- Relator(a)
- Jose Roberto Freire Pimenta
- Órgão julgador
- 3ª Turma
- Data do julgamento
- 15/04/2025
- Data de publicação
- 29/04/2025
TST – Agravo 1002133-04.2016.5.02.0051, Rel. Jose Roberto Freire Pimenta, 3ª Turma, j. 15/04/2025, p. 29/04/2025
EMENTA: AGRAVO. AGRAVO DE INSTRUMENTO EM RECURSO DE REVISTA. PENHORA SOBRE FATURAMENTO DA EMPRESA. PERCENTUAL ARBITRADO EM 10%. REDUÇÃO INDEVIDA. DISCUSSÃO CIRCUNSCRITA AO EXAME DA LEGISLAÇÃO INFRACONSTITUCIONAL E DO CONTEXTO FÁTICO DOS AUTOS (SÚMULA Nº 126 DO TST). INEXISTÊNCIA DE OFENSA DIRETA E LITERAL DA CONSTITUIÇÃO FEDERAL. PREJUDICADO O EXAME DA TRANSCENDÊNCIA TENDO EM VISTA A CONSTATAÇÃO DE ÓBICE PROCESSUAL PARA O PROCESSAMENTO DO RECURSO DE REVISTA. Segundo a Orientação Jurisprudencial nº 93 da SbDI-2 deste Tribunal Superior, "é admissível a penhora sobre renda mensal ou faturamento da empresa, limitada a determinado percentual, desde que não comprometa o desenvolvimento regular de suas atividades". No caso, o Regional determinou a redução do percentual da penhora sobre o faturamento da executada de 30% para 10%, considerando que “a executada já possui em seu desfavor penhora em percentual de seu faturamento” e “como forma de garantir a continuidade da atividade empresarial”. Com efeito, observa-se que o Regional considerou as premissas fáticas do caso para efeito de determinar o percentual mais adequado da penhora do faturamento da empresa, de forma a garantir o regular desempenho das atividades empresariais. Nesse contexto, caberia ao recorrente comprovar que a penhora efetuada comprometeria, de fato, as atividades da empresa. Certo é que somente argumentações no sentido de que a decisão hostilizada dificultará o cumprimento de suas obrigações não são hábeis para corroborar o risco ao cumprimento das atividades econômicas.
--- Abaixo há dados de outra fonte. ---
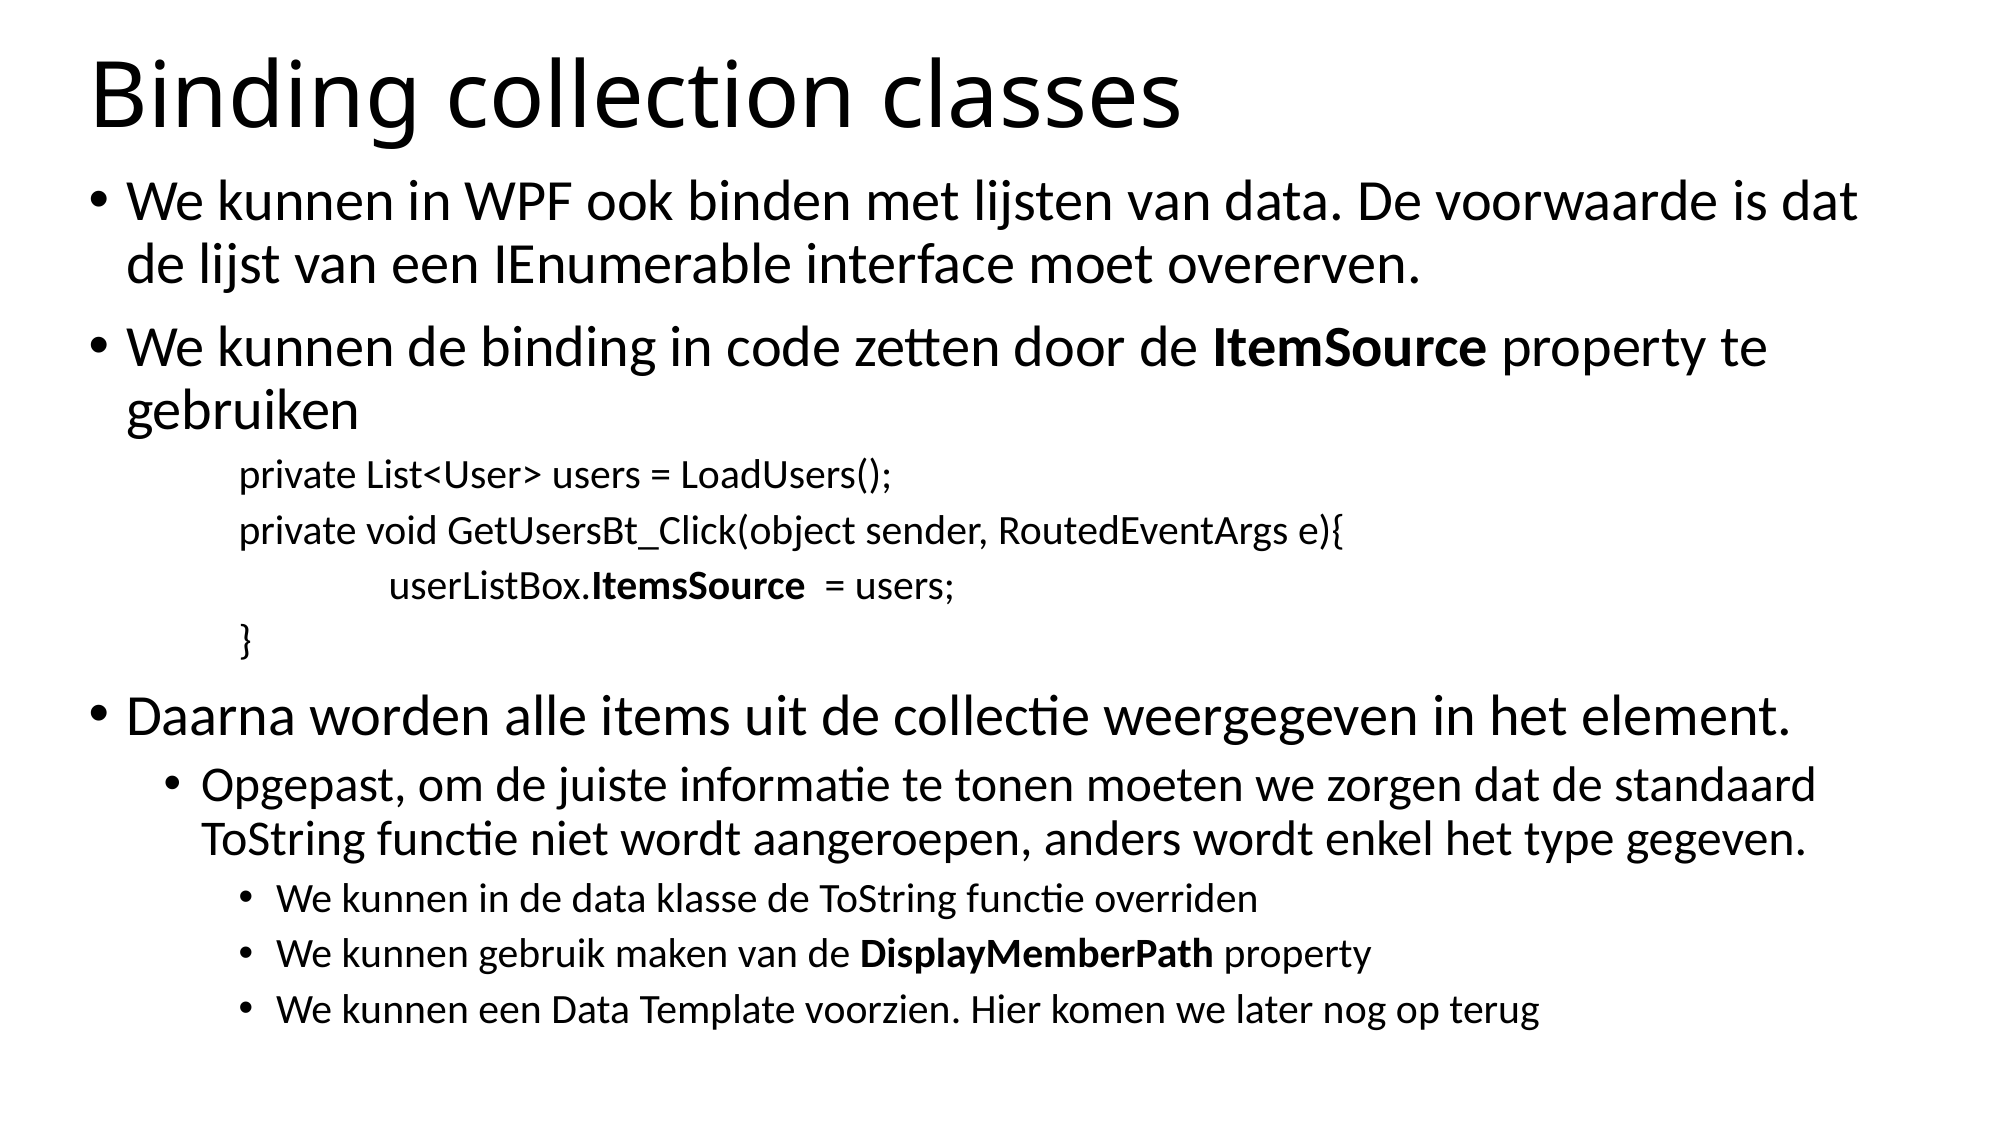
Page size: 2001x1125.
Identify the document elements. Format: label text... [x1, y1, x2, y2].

list We kunnen in WPF ook binden met lijsten van data. De voorwaarde is dat de lijst van een IEnumerable interface moet overerven. We kunnen de binding in code zetten door de ItemSource property te gebruiken private List<User> users = LoadUsers(); private void GetUsersBt_Click(object sender, RoutedEventArgs e){ userListBox.ItemsSource = users; } Daarna worden alle items uit de collectie weergegeven in het element. Opgepast, om de juiste informatie te tonen moeten we zorgen dat de standaard ToString functie niet wordt aangeroepen, anders wordt enkel het type gegeven. We kunnen in de data klasse de ToString functie overriden We kunnen gebruik maken van de DisplayMemberPath property We kunnen een Data Template voorzien. Hier komen we later nog op terug [73, 162, 1923, 1071]
title Binding collection classes [73, 32, 1927, 163]
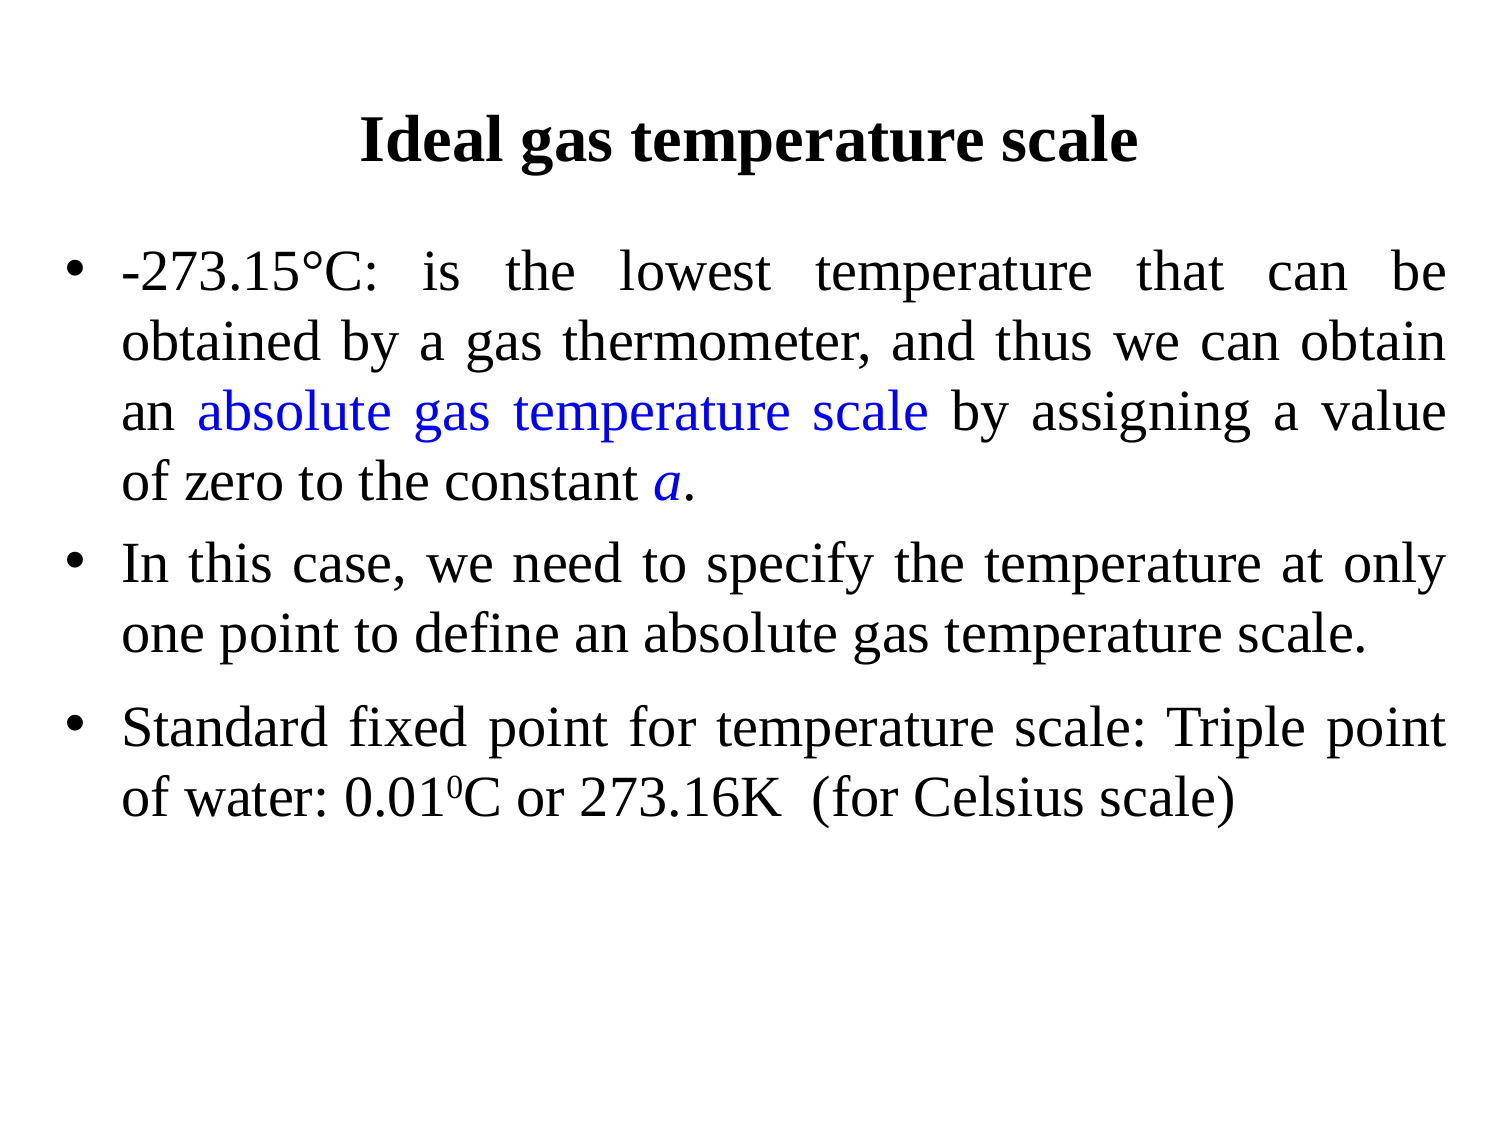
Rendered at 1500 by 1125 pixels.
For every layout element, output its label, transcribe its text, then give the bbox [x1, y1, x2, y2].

text_box -273.15°C: is the lowest temperature that can be obtained by a gas thermometer, and thus we can obtain an absolute gas temperature scale by assigning a value of zero to the constant a. In this case, we need to specify the temperature at only one point to define an absolute gas temperature scale. Standard fixed point for temperature scale: Triple point of water: 0.010C or 273.16K (for Celsius scale) [49, 224, 1463, 788]
text_box Ideal gas temperature scale [74, 87, 1425, 224]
Pretender discutir sobre a possibilidade de a penhora sobre o faturamento da empresa implicar sua dificuldade de manutenção ensejaria o revolvimento fático-probatório, hipótese vedada pela Súmula nº 126 do TST. Nesse sentido, a decisão recorrida, na qual se concluiu pela possibilidade de penhora de percentual de faturamento da empresa, pois não evidenciado o risco ao desenvolvimento regular das atividades da executada, foi proferida em conformidade com a Orientação Jurisprudencial nº 93 da SbDI-2 do TST. Portanto, não há falar em ilegalidade na ordem de penhora sobre faturamento da executada. Agravo desprovido, em face da aplicação de óbice processual ao conhecimento do recurso de revista, restando prejudicado o exame da transcendência. (Tribunal Superior do Trabalho (3ª Turma). Acórdão: 1002133-04.2016.5.02.0051. Relator(a): JOSE ROBERTO FREIRE PIMENTA. Data de julgamento: 15/04/2025. Juntado aos autos em 29/04/2025.)